If actual spatial detail is required, spatial information is usually represented either by a square grid or a graph. While a grid-based approach has the advantage of being straightforward to implement and understand, it does tend to be computationally heavier. Which structure works best, however, ultimately often depends on the requirements of the model and the availability of data.

Fully theoretical models tend to use simple grid-based spatial structure (Silveira et al., 2006; Collins & Frydenlund, 2016; but see Naqvi & Rehm, 2014). Similarly, spatial models built to simulate a specific scenario but without using real-world geographical data (e.g. Sokolowski et al., 2014; Werth & Moss, 2007) will often resort to this solution for convenience. While Hailegiorgis et al. (2018) used detailed rasterised data for their model, most models employing real-world data seem to be built on much simpler graph structures representing networks of, for example, cities (Groen, 2016), districts (Hassani-Mahmooei & Parris, 2012), or even entire countries (Lin et al., 2016).

Finally, in some cases, a completely different approach is used. Naivinit et al. (2010) used a grid structure but with hexagonal instead of square cells. Similarly, although the description of their model is not very detailed, it appears that Frydenlund et al. (2018) did not implement a discretised spatial representation at all, but directly used polygonal data extracted from a geographical information system (GIS). For the Routes and Rumours model, the spatial structure of the simulated world is summarised in Box 3.2.

****************

PROMPT 1:
In the spatial-structure passage, what shape of grid cell did Naivinit et al. (2010) use?
PROMPT 2:
Transcribe the part of the spatial-structure passage that opens with the words containing "Finally, in some" and closes with "in Box 3.2.".
The lines after this point come from a different source than the spatial-structure passage.

****************

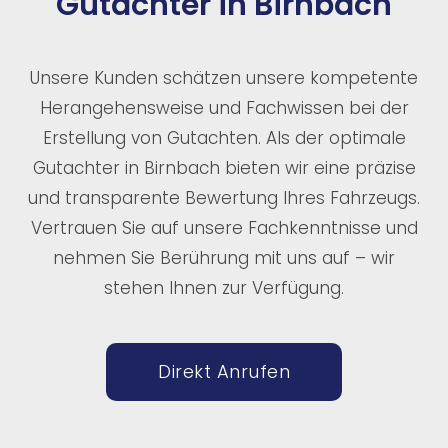
Gutachter in Birnbach
Unsere Kunden schätzen unsere kompetente
Herangehensweise und Fachwissen bei der
Erstellung von Gutachten. Als der optimale
Gutachter in Birnbach bieten wir eine präzise
und transparente Bewertung Ihres Fahrzeugs.
Vertrauen Sie auf unsere Fachkenntnisse und
nehmen Sie Berührung mit uns auf – wir
stehen Ihnen zur Verfügung.
Direkt Anrufen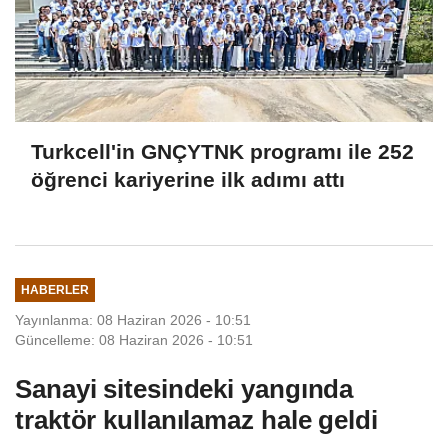
Turkcell'in GNÇYTNK programı ile 252
öğrenci kariyerine ilk adımı attı
HABERLER
Yayınlanma: 08 Haziran 2026 - 10:51
Güncelleme: 08 Haziran 2026 - 10:51
Sanayi sitesindeki yangında
traktör kullanılamaz hale geldi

****************

ANSWER AREA 1:
Hexagonal cells instead of square ones.

ANSWER AREA 2:
Finally, in some cases, a completely different approach is used. Naivinit et al. (2010) used a grid structure but with hexagonal instead of square cells. Similarly, although the description of their model is not very detailed, it appears that Frydenlund et al. (2018) did not implement a discretised spatial representation at all, but directly used polygonal data extracted from a geographical information system (GIS). For the Routes and Rumours model, the spatial structure of the simulated world is summarised in Box 3.2.